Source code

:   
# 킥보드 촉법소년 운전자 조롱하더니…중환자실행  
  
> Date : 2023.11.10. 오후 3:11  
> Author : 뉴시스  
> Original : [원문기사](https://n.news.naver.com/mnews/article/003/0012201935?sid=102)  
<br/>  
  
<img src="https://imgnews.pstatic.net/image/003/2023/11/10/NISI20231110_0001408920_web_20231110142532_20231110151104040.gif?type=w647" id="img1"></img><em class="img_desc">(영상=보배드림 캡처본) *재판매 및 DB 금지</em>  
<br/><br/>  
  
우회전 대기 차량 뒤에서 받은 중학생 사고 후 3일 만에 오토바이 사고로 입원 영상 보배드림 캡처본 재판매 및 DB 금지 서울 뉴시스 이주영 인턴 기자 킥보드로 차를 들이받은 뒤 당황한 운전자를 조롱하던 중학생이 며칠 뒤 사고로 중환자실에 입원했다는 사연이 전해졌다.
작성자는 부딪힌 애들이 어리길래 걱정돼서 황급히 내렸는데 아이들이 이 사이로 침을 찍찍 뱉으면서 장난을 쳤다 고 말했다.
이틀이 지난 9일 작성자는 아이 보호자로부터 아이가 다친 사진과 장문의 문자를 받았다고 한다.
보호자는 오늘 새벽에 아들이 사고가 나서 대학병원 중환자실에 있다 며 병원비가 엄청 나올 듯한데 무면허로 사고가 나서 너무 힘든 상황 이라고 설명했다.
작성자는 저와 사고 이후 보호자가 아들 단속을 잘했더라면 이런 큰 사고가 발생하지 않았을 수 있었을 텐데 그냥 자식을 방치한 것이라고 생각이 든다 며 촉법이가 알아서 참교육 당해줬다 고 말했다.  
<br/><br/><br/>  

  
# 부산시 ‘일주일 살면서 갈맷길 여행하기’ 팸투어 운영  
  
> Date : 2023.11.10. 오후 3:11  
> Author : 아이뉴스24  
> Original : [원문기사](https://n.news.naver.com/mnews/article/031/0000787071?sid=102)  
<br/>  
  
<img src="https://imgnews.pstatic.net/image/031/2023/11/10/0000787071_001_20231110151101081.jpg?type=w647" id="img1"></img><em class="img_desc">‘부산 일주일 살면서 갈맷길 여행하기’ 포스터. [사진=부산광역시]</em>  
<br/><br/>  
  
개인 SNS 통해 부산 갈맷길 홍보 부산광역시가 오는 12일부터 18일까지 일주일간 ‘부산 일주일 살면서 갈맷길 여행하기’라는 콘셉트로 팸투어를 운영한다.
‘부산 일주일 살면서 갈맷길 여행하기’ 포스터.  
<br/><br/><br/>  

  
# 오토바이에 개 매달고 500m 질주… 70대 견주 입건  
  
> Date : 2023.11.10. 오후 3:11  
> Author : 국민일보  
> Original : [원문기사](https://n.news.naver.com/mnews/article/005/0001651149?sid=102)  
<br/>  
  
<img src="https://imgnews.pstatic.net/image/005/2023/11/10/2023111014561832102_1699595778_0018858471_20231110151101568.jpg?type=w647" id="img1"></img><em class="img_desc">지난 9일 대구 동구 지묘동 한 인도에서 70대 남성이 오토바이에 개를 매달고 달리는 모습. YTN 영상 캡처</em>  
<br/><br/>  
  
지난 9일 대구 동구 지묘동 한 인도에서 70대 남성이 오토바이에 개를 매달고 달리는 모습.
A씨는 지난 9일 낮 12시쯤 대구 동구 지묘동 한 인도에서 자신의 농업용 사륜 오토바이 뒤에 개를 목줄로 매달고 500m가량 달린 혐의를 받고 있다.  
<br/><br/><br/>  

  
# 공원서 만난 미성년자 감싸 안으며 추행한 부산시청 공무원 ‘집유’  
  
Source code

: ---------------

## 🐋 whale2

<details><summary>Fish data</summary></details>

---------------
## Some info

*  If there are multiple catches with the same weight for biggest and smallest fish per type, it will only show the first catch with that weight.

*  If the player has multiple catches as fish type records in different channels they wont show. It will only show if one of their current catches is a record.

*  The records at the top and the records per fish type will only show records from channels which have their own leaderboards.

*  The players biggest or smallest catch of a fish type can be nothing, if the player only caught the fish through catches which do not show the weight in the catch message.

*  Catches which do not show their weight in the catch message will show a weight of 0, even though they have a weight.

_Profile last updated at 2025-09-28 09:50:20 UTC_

Task statement: Whenever the word "오토바이에" shows up in a line of the entries above, copy that line.

Response:
# 오토바이에 개 매달고 500m 질주… 70대 견주 입건  
<img src="https://imgnews.pstatic.net/image/005/2023/11/10/2023111014561832102_1699595778_0018858471_20231110151101568.jpg?type=w647" id="img1"></img><em class="img_desc">지난 9일 대구 동구 지묘동 한 인도에서 70대 남성이 오토바이에 개를 매달고 달리는 모습. YTN 영상 캡처</em>  
지난 9일 대구 동구 지묘동 한 인도에서 70대 남성이 오토바이에 개를 매달고 달리는 모습.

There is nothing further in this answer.